[Collected data entries]
=== Begin Enclosure ===
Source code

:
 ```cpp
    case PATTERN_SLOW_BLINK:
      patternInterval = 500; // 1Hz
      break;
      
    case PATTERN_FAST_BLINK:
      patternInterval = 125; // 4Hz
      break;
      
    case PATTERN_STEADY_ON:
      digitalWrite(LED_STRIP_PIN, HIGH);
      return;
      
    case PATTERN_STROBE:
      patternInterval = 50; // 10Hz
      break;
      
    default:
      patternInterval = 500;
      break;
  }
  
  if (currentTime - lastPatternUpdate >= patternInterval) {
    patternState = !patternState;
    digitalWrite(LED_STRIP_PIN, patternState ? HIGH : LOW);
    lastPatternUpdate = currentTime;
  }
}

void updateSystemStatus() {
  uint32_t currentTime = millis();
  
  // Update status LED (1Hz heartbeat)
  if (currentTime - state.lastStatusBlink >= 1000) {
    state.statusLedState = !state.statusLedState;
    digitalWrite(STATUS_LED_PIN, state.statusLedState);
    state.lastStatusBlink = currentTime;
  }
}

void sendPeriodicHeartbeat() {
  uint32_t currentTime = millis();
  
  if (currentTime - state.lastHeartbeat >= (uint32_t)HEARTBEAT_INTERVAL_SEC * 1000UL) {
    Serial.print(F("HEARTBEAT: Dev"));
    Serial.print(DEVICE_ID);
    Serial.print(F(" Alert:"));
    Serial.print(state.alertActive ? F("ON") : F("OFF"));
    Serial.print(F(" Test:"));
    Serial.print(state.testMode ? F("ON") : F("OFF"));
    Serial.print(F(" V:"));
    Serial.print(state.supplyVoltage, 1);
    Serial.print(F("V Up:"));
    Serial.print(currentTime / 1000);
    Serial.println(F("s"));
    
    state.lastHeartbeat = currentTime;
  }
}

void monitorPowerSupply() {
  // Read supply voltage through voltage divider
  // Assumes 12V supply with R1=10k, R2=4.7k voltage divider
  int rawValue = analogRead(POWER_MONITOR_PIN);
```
=== End Enclosure ===
• **Task directions**
All lines above that contain "lastStatusBlink" are required in the answer.

• **The completed task**
  if (currentTime - state.lastStatusBlink >= 1000) {
    state.lastStatusBlink = currentTime;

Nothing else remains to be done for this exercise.